Queens GOP Executive Vice Chairman Vince Tabone noted: “[Eric] knows everybody in his district. [He] was an outstanding candidate and will make a terrific city councilman. The county organization’s top priority was Eric’s election, as evidenced by the thousands of phone calls and e-mails we sent out, independent of Eric’s campaign, as well as the volunteers we directed to his race.”
Tabone also noted that Ulrich’s victory was not affected by the presence of a second Republican on the ballot, Mike Ricatto. Ricatto got 652 votes. Another Rockaway Democratic District Leader, Geraldine Chapey, received 891 votes.
Former Councilmember Tom Ognibene was credited with guiding Ulrich’s well-run campaign. Tribute was also paid to fellow Republican District Leaders Jane Deacy, William Johnert, Donna Caltabiano, Joe Kasper and Janice Bar; club leader Bernie Solow; Reagan Club President Rosemary Frissolone; Conservative Party Chairman Tom Long, and prominent Republican activists Tom Lynch and Pete Stubben.
The 32nd Council District, which besides Ozone Park and Howard Beach includes Broad Channel, the Rockaways and parts of Richmond Hill and Woodhaven, was represented by Councilmember Alfonso Stabile before he was succeeded by Addabbo in 2002. Ulrich will serve out Addabbo’s term, which expires at the end of this year.
In the 21st Council District contest, which was also on the ballot on Tuesday, Julissa Ferreras defeated Francisco Moya and George Dixon, both Democratic District leaders, and Jose Eduardo Giraldo. The Queens Democratic organization did not endorse a candidate in the 21st District race because Moya and Dixon, both district leaders, were in the field.
Ferreras, who was endorsed by the Working Families Party, tallied more than 7,000 votes, almost 44 percent of the total, for a very impressive victory. “Without the Working Families Party, I never would have been able to get out my message of uniting our communities. This campaign was about fighting for all of us, and I was proud to have the WFP with me every step of the way,” she said in a post-election statement.

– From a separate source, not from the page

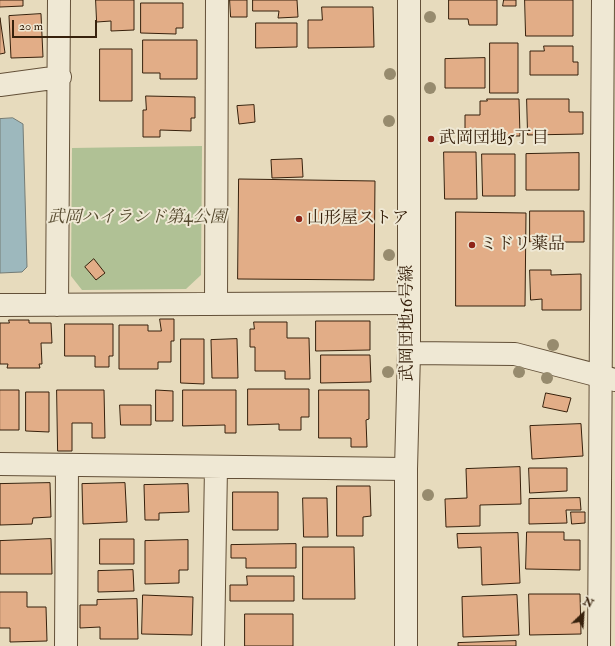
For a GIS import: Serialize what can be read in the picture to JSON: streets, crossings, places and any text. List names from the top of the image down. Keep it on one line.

A jubilant Jose Schiffino, a member of the Queens chapter of the Working Families Party, responded: “Julissa Ferreras will be a force for New York’s working families in the city council.”
Working Families Party staff ran the Ferreras effort, and organizer Ted Fertik served as campaign manager. In addition to the WFP’s involvement, Ferreras was endorsed by several municipal labor unions, members of which were also active in her campaign.
Besides working for several years as Monserrate’s chief of staff, Ferreras was also active as an advocate for students and parents at P.S. 19 in Corona, one of the city’s most overcrowded schools. In her job as a top member of Monserrate’s staff, she helped to serve the entire district in constituent matters. She also aided in one of Monserrate’s greatest victories, helping to shape the final development plan for Willets Point. Monserrate had advocated for more jobs for local residents as well as more affordable housing and community benefits than developers first intended to include as part of the plan.
Ferreras will complete Monserrate’s council term, which expires at the end of the year.